If a picture appears among the records, leave it out and set down everything else exactly as it stands.

**Information given**

• • • • •

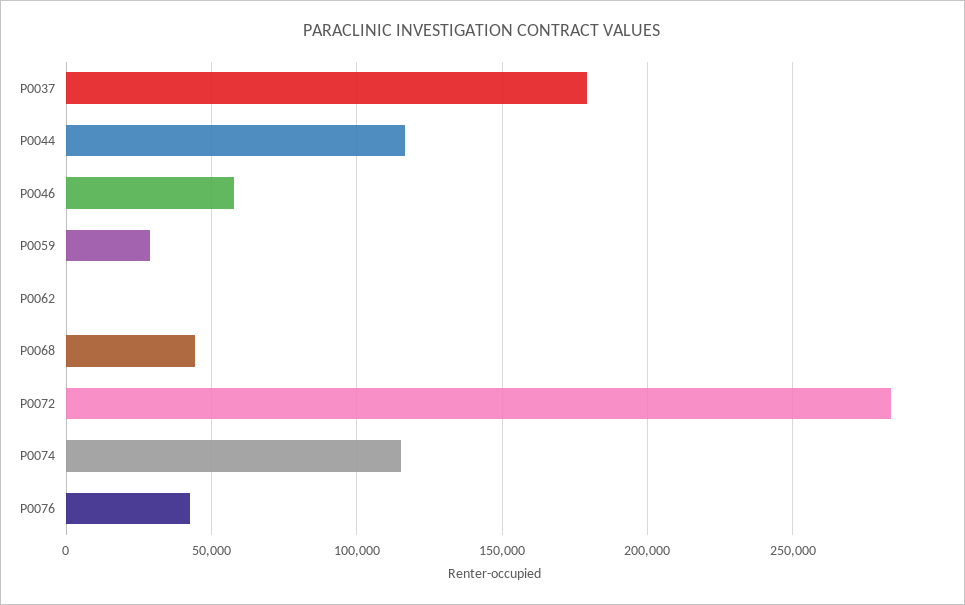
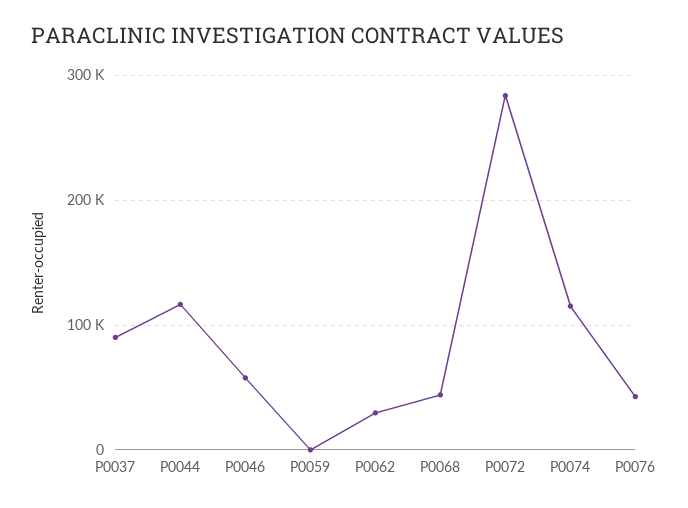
  {
-   "P0037": 180000,
+   "P0037": 90000,
    "P0044": 115000,
    "P0046": 60000,
-   "P0059": 30000,
+   "P0059": 0,
-   "P0062": 0,
+   "P0062": 30000,
    "P0068": 45000,
    "P0072": 285000,
    "P0074": 115000,
    "P0076": 45000
  }

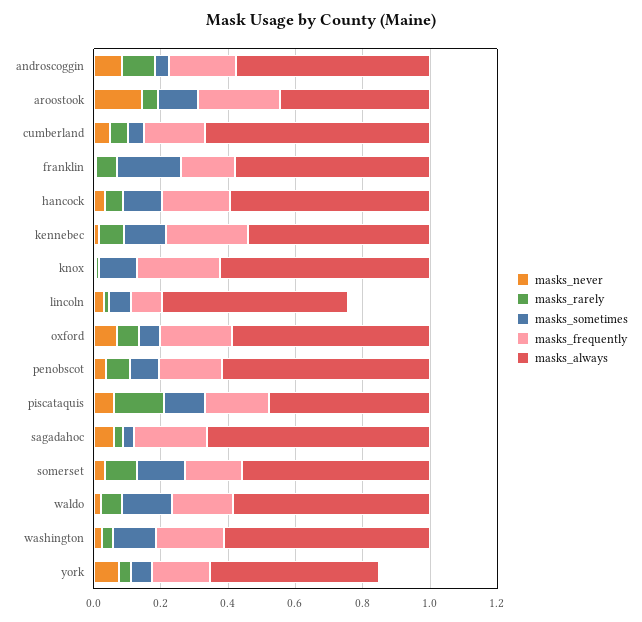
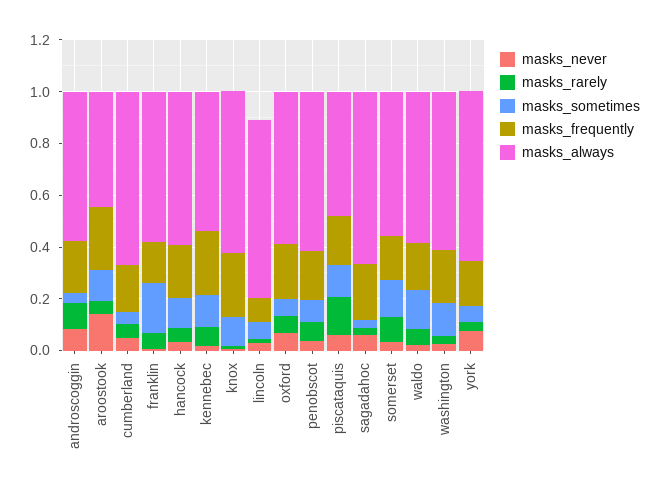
  {
    "masks_never": {
      "androscoggin": 0.1,
      "aroostook": 0.15,
      "cumberland": 0.05,
      "franklin": 0,
      "hancock": 0.05,
      "kennebec": 0,
      "knox": 0,
      "lincoln": 0.05,
      "oxford": 0.05,
      "penobscot": 0.05,
      "piscataquis": 0.05,
      "sagadahoc": 0.05,
      "somerset": 0.05,
      "waldo": 0,
      "washington": 0.05,
      "york": 0.1
    },
    "masks_rarely": {
      "androscoggin": 0.1,
      "aroostook": 0.05,
      "cumberland": 0.05,
      "franklin": 0.05,
      "hancock": 0.05,
      "kennebec": 0.05,
      "knox": 0,
      "lincoln": 0,
      "oxford": 0.05,
      "penobscot": 0.05,
      "piscataquis": 0.15,
      "sagadahoc": 0.05,
      "somerset": 0.1,
      "waldo": 0.05,
      "washington": 0.05,
      "york": 0.05
    },
    "masks_sometimes": {
      "androscoggin": 0.05,
      "aroostook": 0.1,
      "cumberland": 0.05,
      "franklin": 0.2,
      "hancock": 0.1,
      "kennebec": 0.15,
      "knox": 0.1,
      "lincoln": 0.05,
      "oxford": 0.05,
      "penobscot": 0.1,
      "piscataquis": 0.1,
      "sagadahoc": 0.05,
      "somerset": 0.15,
      "waldo": 0.15,
      "washington": 0.15,
      "york": 0.05
    },
    "masks_frequently": {
      "androscoggin": 0.2,
      "aroostook": 0.25,
      "cumberland": 0.2,
      "franklin": 0.15,
      "hancock": 0.2,
      "kennebec": 0.25,
      "knox": 0.25,
      "lincoln": 0.1,
      "oxford": 0.2,
      "penobscot": 0.2,
      "piscataquis": 0.2,
      "sagadahoc": 0.2,
      "somerset": 0.15,
      "waldo": 0.2,
      "washington": 0.2,
      "york": 0.15
    },
    "masks_always": {
      "androscoggin": 0.6,
      "aroostook": 0.45,
      "cumberland": 0.65,
      "franklin": 0.6,
      "hancock": 0.6,
      "kennebec": 0.55,
      "knox": 0.65,
-     "lincoln": 0.55,
+     "lincoln": 0.7,
      "oxford": 0.6,
      "penobscot": 0.6,
      "piscataquis": 0.5,
      "sagadahoc": 0.65,
      "somerset": 0.55,
      "waldo": 0.6,
      "washington": 0.6,
-     "york": 0.5
+     "york": 0.65
    }
  }

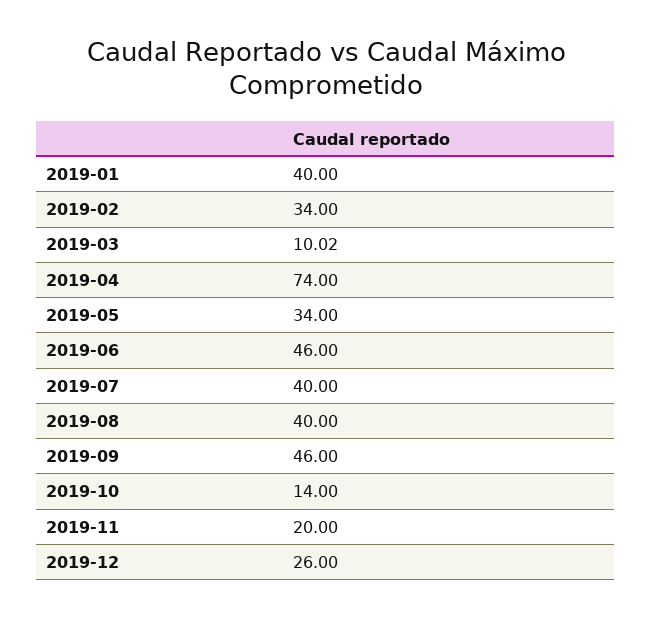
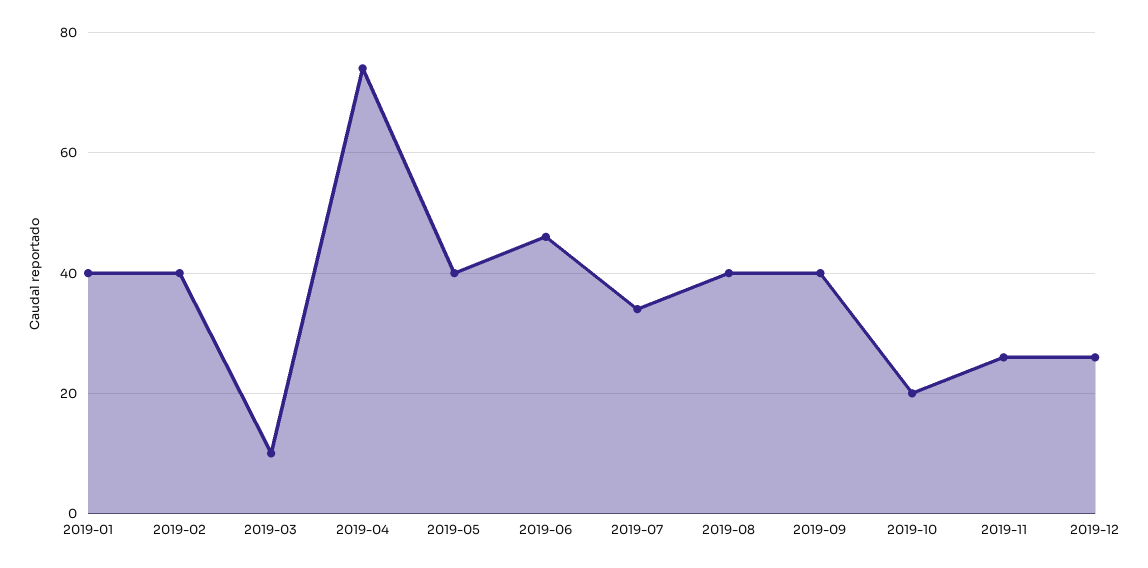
  {
    "2019-01": 40,
-   "2019-02": 34,
+   "2019-02": 40,
    "2019-03": 10.02,
    "2019-04": 74,
-   "2019-05": 34,
+   "2019-05": 40,
    "2019-06": 46,
-   "2019-07": 40,
+   "2019-07": 34,
    "2019-08": 40,
-   "2019-09": 46,
+   "2019-09": 40,
-   "2019-10": 14,
+   "2019-10": 20,
-   "2019-11": 20,
+   "2019-11": 26,
    "2019-12": 26
  }

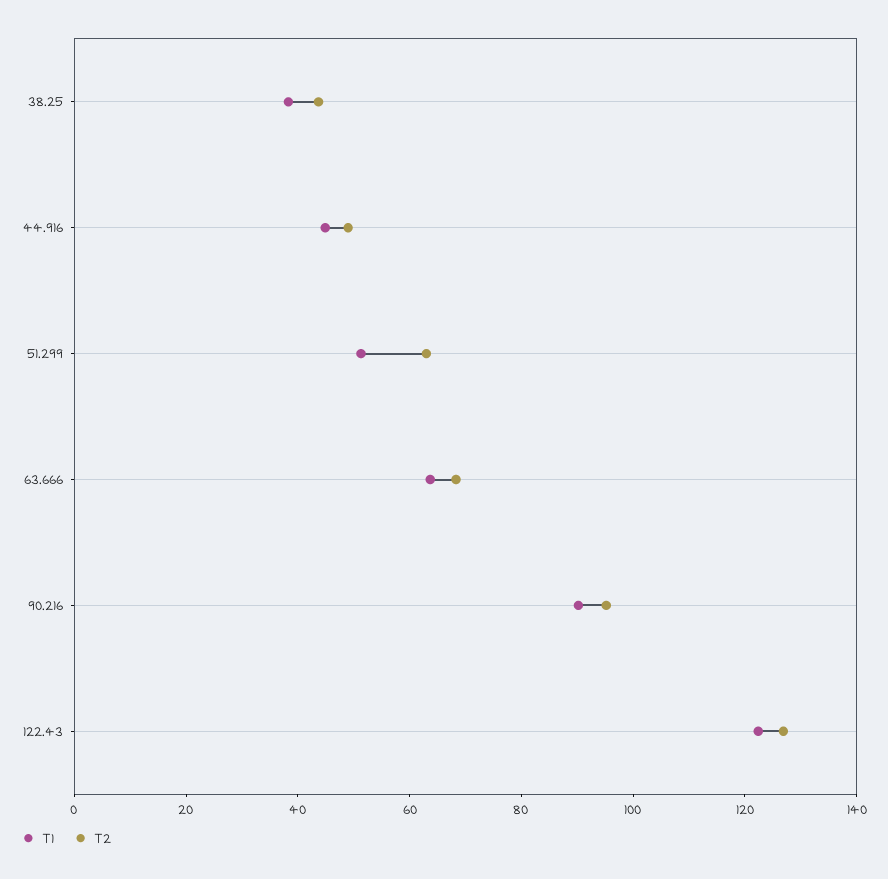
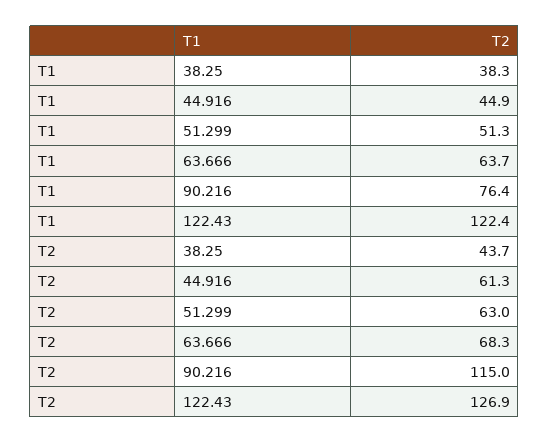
  {
    "T1": {
      "38.25": 38.3,
      "44.916": 44.9,
      "51.299": 51.3,
      "63.666": 63.7,
-     "90.216": 90,
+     "90.216": 76.4,
      "122.43": 122.4
    },
    "T2": {
      "38.25": 43.7,
-     "44.916": 50,
+     "44.916": 61.3,
      "51.299": 63,
      "63.666": 68.3,
-     "90.216": 95,
+     "90.216": 115,
      "122.43": 126.9
    }
  }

• • • • •

**Response area**
  {
-   "P0037": 180000,
+   "P0037": 90000,
    "P0044": 115000,
    "P0046": 60000,
-   "P0059": 30000,
+   "P0059": 0,
-   "P0062": 0,
+   "P0062": 30000,
    "P0068": 45000,
    "P0072": 285000,
    "P0074": 115000,
    "P0076": 45000
  }

  {
    "masks_never": {
      "androscoggin": 0.1,
      "aroostook": 0.15,
      "cumberland": 0.05,
      "franklin": 0,
      "hancock": 0.05,
      "kennebec": 0,
      "knox": 0,
      "lincoln": 0.05,
      "oxford": 0.05,
      "penobscot": 0.05,
      "piscataquis": 0.05,
      "sagadahoc": 0.05,
      "somerset": 0.05,
      "waldo": 0,
      "washington": 0.05,
      "york": 0.1
    },
    "masks_rarely": {
      "androscoggin": 0.1,
      "aroostook": 0.05,
      "cumberland": 0.05,
      "franklin": 0.05,
      "hancock": 0.05,
      "kennebec": 0.05,
      "knox": 0,
      "lincoln": 0,
      "oxford": 0.05,
      "penobscot": 0.05,
      "piscataquis": 0.15,
      "sagadahoc": 0.05,
      "somerset": 0.1,
      "waldo": 0.05,
      "washington": 0.05,
      "york": 0.05
    },
    "masks_sometimes": {
      "androscoggin": 0.05,
      "aroostook": 0.1,
      "cumberland": 0.05,
      "franklin": 0.2,
      "hancock": 0.1,
      "kennebec": 0.15,
      "knox": 0.1,
      "lincoln": 0.05,
      "oxford": 0.05,
      "penobscot": 0.1,
      "piscataquis": 0.1,
      "sagadahoc": 0.05,
      "somerset": 0.15,
      "waldo": 0.15,
      "washington": 0.15,
      "york": 0.05
    },
    "masks_frequently": {
      "androscoggin": 0.2,
      "aroostook": 0.25,
      "cumberland": 0.2,
      "franklin": 0.15,
      "hancock": 0.2,
      "kennebec": 0.25,
      "knox": 0.25,
      "lincoln": 0.1,
      "oxford": 0.2,
      "penobscot": 0.2,
      "piscataquis": 0.2,
      "sagadahoc": 0.2,
      "somerset": 0.15,
      "waldo": 0.2,
      "washington": 0.2,
      "york": 0.15
    },
    "masks_always": {
      "androscoggin": 0.6,
      "aroostook": 0.45,
      "cumberland": 0.65,
      "franklin": 0.6,
      "hancock": 0.6,
      "kennebec": 0.55,
      "knox": 0.65,
-     "lincoln": 0.55,
+     "lincoln": 0.7,
      "oxford": 0.6,
      "penobscot": 0.6,
      "piscataquis": 0.5,
      "sagadahoc": 0.65,
      "somerset": 0.55,
      "waldo": 0.6,
      "washington": 0.6,
-     "york": 0.5
+     "york": 0.65
    }
  }

  {
    "2019-01": 40,
-   "2019-02": 34,
+   "2019-02": 40,
    "2019-03": 10.02,
    "2019-04": 74,
-   "2019-05": 34,
+   "2019-05": 40,
    "2019-06": 46,
-   "2019-07": 40,
+   "2019-07": 34,
    "2019-08": 40,
-   "2019-09": 46,
+   "2019-09": 40,
-   "2019-10": 14,
+   "2019-10": 20,
-   "2019-11": 20,
+   "2019-11": 26,
    "2019-12": 26
  }

  {
    "T1": {
      "38.25": 38.3,
      "44.916": 44.9,
      "51.299": 51.3,
      "63.666": 63.7,
-     "90.216": 90,
+     "90.216": 76.4,
      "122.43": 122.4
    },
    "T2": {
      "38.25": 43.7,
-     "44.916": 50,
+     "44.916": 61.3,
      "51.299": 63,
      "63.666": 68.3,
-     "90.216": 95,
+     "90.216": 115,
      "122.43": 126.9
    }
  }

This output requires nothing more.